WORK ITEM. Using the data that follows, return exactly the lines from the one that contains "circle in 8" through the one that contains "Adjust the parameters", ends included.

Records from a dataset
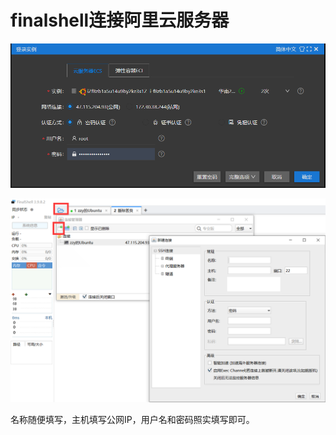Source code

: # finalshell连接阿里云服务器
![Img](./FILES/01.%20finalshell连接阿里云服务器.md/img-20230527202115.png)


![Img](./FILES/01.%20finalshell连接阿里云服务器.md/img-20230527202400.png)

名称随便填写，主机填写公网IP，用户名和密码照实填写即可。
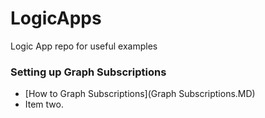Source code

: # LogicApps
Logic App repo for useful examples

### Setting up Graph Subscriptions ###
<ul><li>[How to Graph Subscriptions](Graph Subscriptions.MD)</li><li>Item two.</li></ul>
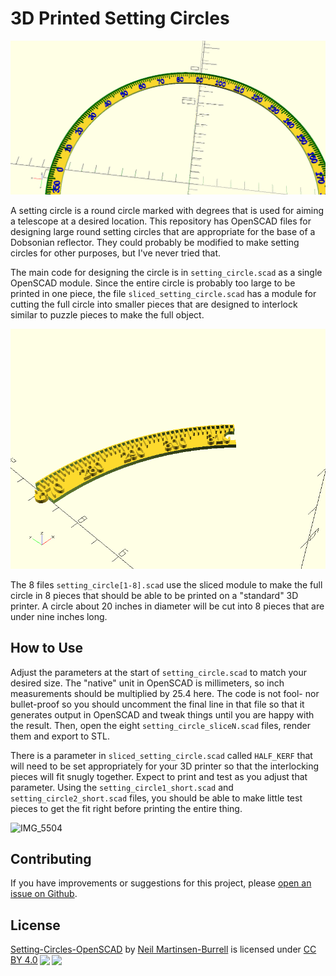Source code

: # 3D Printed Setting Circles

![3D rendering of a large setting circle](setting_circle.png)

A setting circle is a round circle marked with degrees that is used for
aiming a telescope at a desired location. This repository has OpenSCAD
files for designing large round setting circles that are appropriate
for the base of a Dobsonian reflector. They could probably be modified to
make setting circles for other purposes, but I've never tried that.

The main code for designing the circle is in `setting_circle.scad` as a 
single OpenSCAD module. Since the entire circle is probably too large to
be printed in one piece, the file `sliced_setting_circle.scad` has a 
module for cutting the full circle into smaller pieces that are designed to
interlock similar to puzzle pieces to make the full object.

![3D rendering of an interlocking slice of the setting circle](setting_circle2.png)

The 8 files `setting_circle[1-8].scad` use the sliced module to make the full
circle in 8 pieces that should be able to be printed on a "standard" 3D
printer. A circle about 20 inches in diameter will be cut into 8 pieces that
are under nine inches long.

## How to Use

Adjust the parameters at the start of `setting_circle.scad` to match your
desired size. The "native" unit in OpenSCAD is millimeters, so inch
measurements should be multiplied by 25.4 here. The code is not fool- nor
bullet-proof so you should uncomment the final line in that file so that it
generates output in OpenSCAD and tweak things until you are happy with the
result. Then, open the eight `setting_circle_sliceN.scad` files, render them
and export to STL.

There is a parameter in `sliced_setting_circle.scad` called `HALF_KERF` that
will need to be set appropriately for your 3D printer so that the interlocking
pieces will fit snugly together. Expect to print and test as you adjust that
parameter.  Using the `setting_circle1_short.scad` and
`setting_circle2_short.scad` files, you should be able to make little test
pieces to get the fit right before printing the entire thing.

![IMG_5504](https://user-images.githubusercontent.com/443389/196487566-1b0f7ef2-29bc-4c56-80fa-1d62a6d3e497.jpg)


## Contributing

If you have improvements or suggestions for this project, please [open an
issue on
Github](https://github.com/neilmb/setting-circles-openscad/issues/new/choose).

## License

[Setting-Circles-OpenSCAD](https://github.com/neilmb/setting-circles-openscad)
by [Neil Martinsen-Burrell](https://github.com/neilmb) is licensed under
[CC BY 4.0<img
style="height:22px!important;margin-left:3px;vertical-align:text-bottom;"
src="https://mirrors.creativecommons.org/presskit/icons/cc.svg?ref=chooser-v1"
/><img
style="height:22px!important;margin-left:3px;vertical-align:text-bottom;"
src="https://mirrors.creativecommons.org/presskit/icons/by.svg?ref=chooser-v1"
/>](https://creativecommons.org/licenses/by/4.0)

* * *

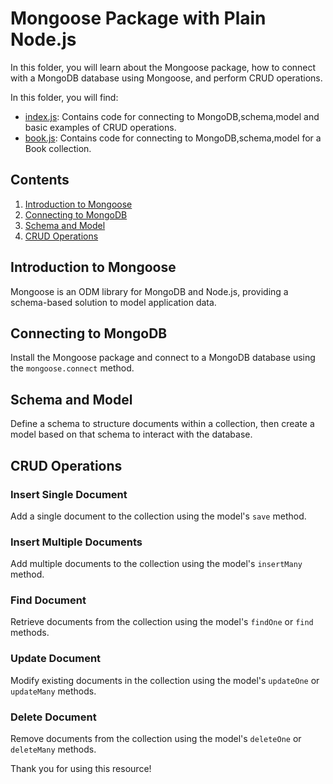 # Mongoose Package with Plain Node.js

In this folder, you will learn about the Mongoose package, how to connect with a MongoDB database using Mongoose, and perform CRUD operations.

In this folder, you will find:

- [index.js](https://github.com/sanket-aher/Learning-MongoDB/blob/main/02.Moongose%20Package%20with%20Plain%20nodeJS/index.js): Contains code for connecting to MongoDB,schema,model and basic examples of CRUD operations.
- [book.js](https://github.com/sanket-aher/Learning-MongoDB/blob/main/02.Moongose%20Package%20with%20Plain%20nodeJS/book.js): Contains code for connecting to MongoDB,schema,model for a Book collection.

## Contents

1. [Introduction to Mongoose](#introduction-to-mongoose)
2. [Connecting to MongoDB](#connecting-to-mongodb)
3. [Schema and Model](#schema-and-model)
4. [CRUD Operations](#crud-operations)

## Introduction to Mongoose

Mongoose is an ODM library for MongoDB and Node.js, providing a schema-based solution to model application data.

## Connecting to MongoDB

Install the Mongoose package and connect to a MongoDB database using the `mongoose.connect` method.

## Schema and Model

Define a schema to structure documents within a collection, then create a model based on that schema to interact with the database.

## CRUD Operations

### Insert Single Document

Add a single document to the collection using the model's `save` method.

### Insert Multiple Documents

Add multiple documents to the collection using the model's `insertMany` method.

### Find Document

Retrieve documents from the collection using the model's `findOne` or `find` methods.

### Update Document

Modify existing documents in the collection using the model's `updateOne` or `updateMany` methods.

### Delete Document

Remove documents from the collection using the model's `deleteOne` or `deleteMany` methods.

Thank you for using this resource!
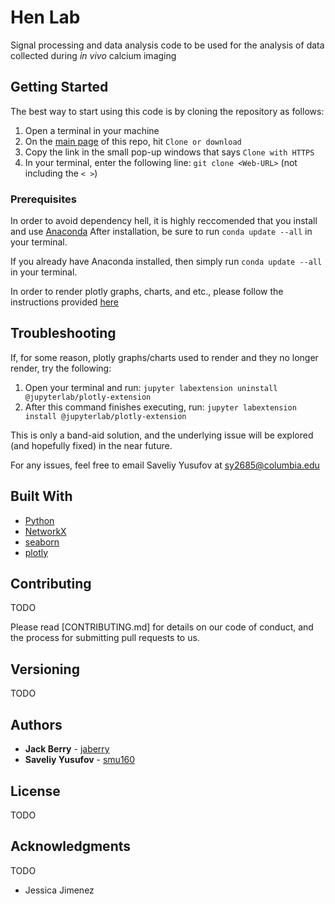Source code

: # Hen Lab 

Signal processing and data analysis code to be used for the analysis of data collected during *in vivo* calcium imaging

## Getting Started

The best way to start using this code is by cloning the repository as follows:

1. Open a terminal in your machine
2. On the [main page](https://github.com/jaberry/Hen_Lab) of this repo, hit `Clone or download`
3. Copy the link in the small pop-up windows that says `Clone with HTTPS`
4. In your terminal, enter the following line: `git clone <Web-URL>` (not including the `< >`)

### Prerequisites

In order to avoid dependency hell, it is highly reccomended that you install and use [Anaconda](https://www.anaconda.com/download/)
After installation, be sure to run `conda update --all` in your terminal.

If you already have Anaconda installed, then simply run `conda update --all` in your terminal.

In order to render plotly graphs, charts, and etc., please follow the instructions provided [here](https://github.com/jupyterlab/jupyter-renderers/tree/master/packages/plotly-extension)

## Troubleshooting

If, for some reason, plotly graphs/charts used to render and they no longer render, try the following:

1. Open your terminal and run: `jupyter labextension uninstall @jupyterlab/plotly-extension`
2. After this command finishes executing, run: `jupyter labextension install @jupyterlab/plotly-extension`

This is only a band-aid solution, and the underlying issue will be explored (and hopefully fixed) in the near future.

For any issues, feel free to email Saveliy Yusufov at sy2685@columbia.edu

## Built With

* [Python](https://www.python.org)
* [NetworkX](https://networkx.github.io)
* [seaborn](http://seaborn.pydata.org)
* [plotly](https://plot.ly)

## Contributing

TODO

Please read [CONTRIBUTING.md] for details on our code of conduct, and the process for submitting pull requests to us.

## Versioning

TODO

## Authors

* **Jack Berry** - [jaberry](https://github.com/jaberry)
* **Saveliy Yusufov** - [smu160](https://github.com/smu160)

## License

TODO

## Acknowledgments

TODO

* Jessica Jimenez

SOLUTION FOR THIS EXERCISE.
circle in 8 pieces that should be able to be printed on a "standard" 3D
printer. A circle about 20 inches in diameter will be cut into 8 pieces that
are under nine inches long.

## How to Use

Adjust the parameters at the start of `setting_circle.scad` to match your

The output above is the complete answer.